His work for this year's Whitney Biennial, remarkably the first Biennial in which he has participated, maintains the subtlety of his earlier works, but is by far one of challenging undertakings for this particular art institution. Beginning Tuesday at midnight and continuing through Friday at 11:59 pm, the Whitney will be open continuously, 24-hours a day, per the artist's instructions.

Until the work began, Asher's presence in the exhibition was nearly imperceptible to most visitors to the exhibition, indicated only by a simple wall label placed near the entrance to each floor of the exhibition. The artist had initially requested that the Museum investigate the possibility of remaining open 24 hours for the entire length of the exhibition before settling on a time period of one week as the duration of the work. As it turns out, due to both financial and logistical constraints, the longest the Museum was able to stay open continuously was 3 days.
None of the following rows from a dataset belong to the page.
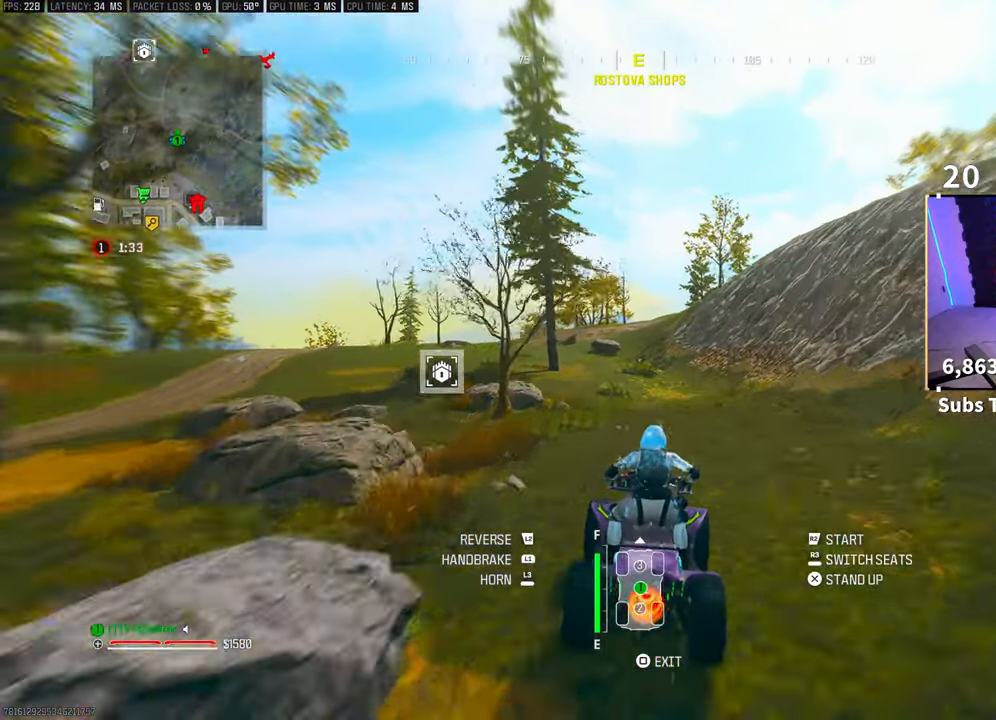
{"dt_ms": 500, "buttons": ["R2"], "left_stick": "center", "right_stick": "center", "events": [[100, "L3", "down"], [233, "L3", "up"]]}
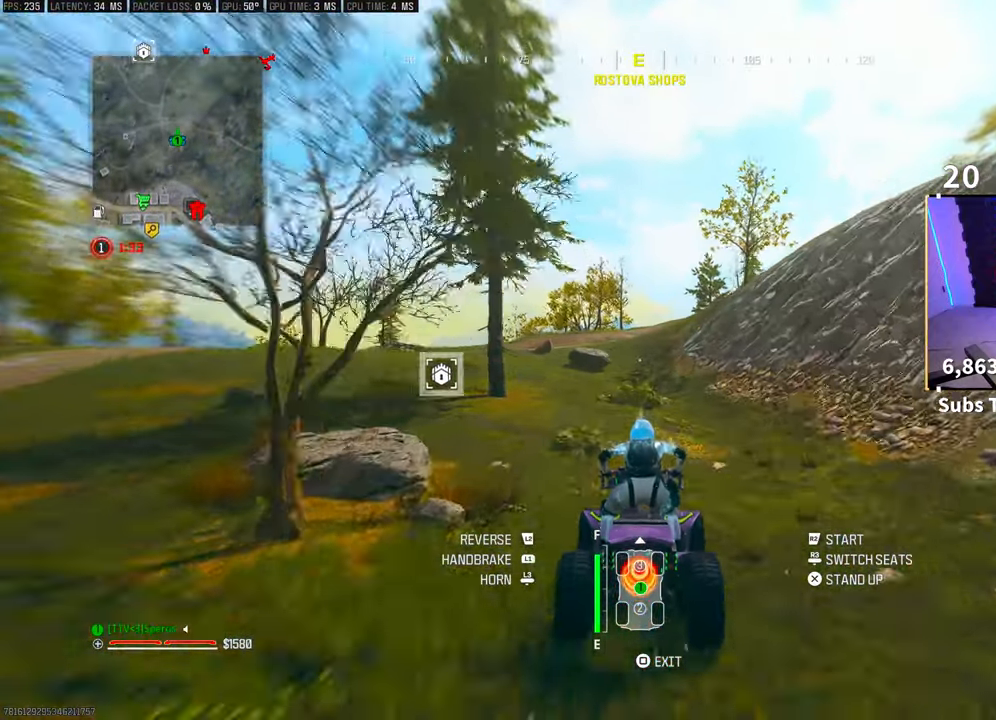
{"dt_ms": 500, "buttons": ["R2"], "left_stick": "left", "right_stick": "center", "events": [[500, "left_stick", "left"]]}
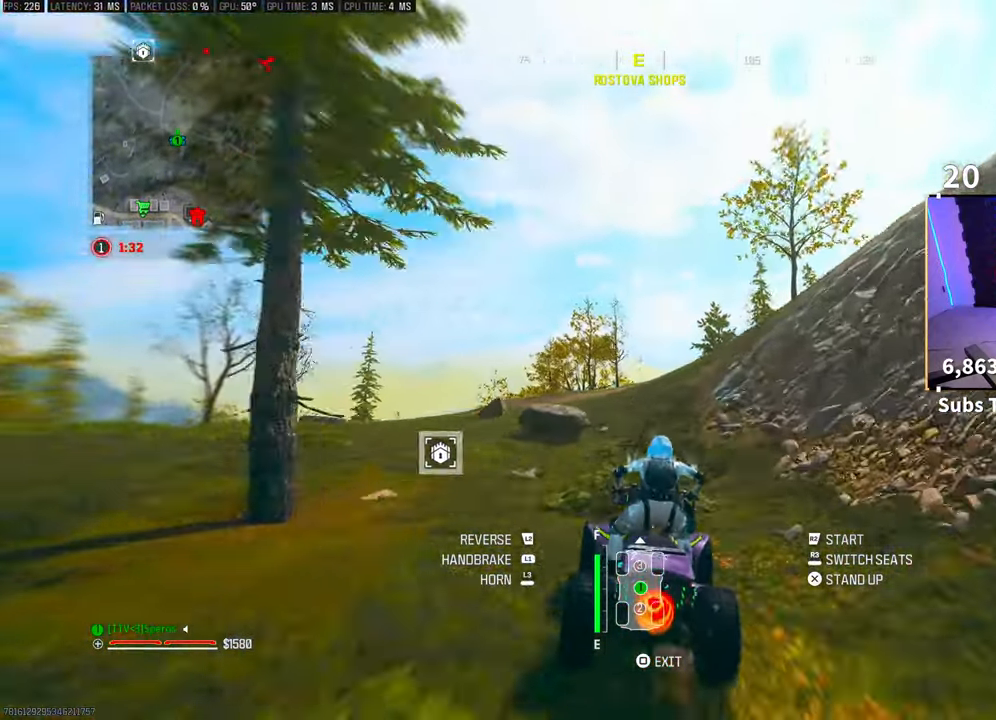
{"dt_ms": 500, "buttons": ["R2"], "left_stick": "center", "right_stick": "center", "events": [[100, "right_stick", "down"], [150, "left_stick", "center"], [283, "right_stick", "center"], [400, "left_stick", "right"], [483, "left_stick", "center"]]}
This alteration to Asher's proposal is also indicated on the wall label.

Asher's intent was not to expose the limitations of the Whitney, but rather to allow for new audiences to experience the museum and for regular visitors to experience it in a different way. During the duration of Asher's project, the Museum functions just as it would during regular opening hours. In addition to the galleries being open, the bookstore is open all night and the café is offering free coffee to guests after midnight. Docents are leading tours of the exhibition several times each night. Hundreds of people have visited the Museum during the overnight hours the past two days.

At 6 am Wednesday morning, another Biennial artist, Aki Sasamoto, performed for a group of visitors that included a businessman stopping in to the Museum on his way to work, a mother and her young child, and a young couple in the their twenties making a second visit to the exhibition. Ultimately, Michael Asher's practice is remarkable for the generosity it shows towards the members of the public who actually use and benefit from cultural venues (as well as the other artists who exhibit within them), by challenging these institutions to function more intelligently, self-critically, and expansively now and into the future.